- Awarded for: Outstanding contributions in physics, chemistry, medicine, and economics
- Country: International
- Presented by: Clarivate
- Reward(s): Recognition
- First award: 1989
- Currently held by: Various winners (Physiology or Medicine; Physics; Chemistry; Economics);
- Website: Hall of Citation Laureates

= Clarivate Citation Laureates =

Clarivate Citation Laureates, formerly Thomson Reuters Citation Laureates, is a list of candidates considered likely to win the Nobel Prize in their respective field. The candidates are so named based on the citation impact of their published research.The list of awardees is announced annually prior to the Nobel Prize ceremonies of that year. In October 2016, Thomson Reuters Intellectual Property and Science Business was acquired by Onex and Baring Asia and the newly independent company was named as Clarivate.

Thomson Reuters Citation Laureates was established in 1989. The list pertains to likely Nobel Prize winners in medicine, chemistry, physics, and economics. There appears to be a correlation between high citation rates for a published researcher and the award of prestigious accolades. Furthermore, citation rates disclose researchers furnishing instrumental contributions that advance the science of their respective field. Finally, choosing one tenth of one percent (0.1%) of the highest impact papers winnows the analysis to the topics and people most likely to be selected by Nobel selection committee.

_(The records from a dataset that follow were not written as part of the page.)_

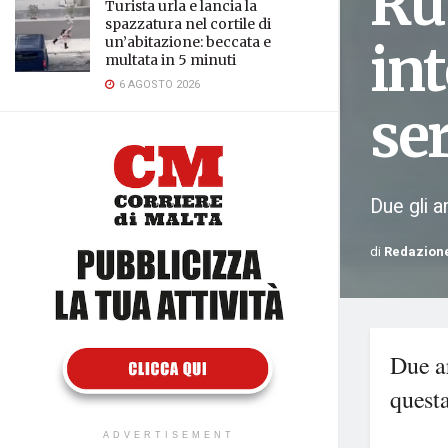
Ru
Turista urla e lancia la
spazzatura nel cortile di
un’abitazione: beccata e
int
multata in 5 minuti
6 AGOSTO 2026
se
Due gli a
di
Redazion
Due ar
questa
ADVERTISEMENT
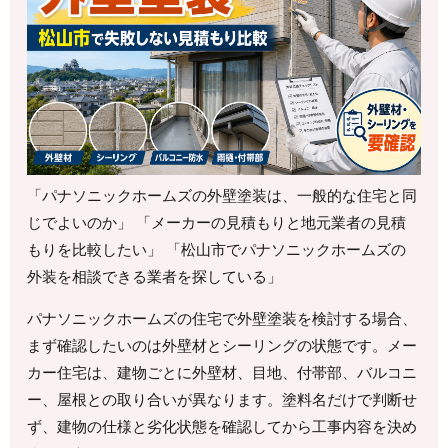
「パナソニックホームズの外壁塗装は、一般的な住宅と同
じでよいのか」 「メーカーの見積もりと地元業者の見積
もりを比較したい」 「松山市でパナソニックホームズの
外装を相談できる業者を探している」
パナソニックホームズの住宅で外壁塗装を検討する場合、
まず確認したいのは外壁材とシーリングの状態です。メー
カー住宅は、建物ごとに外壁材、目地、付帯部、バルコニ
ー、屋根との取り合いが異なります。塗料名だけで判断せ
ず、建物の仕様と劣化状態を確認してから工事内容を決め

However, the selection process of the Nobel selection committee is more complex than the above. At least one from the list of Thomson Reuters Citation Laureates has won a Nobel Prize each year since 1989, except for 1993 and 1996. From 2002 to 2017, 43 Nobel Prize winners were produced from 300 Thomson Reuters Citation Laureates. As of October 2022, 71 of the 396 named scientists later actually won a Nobel Prize.

The Thomson Reuters list are researchers who have been cited often in the previous two or more decades, "write multiple high-impact reports, and do so over many years."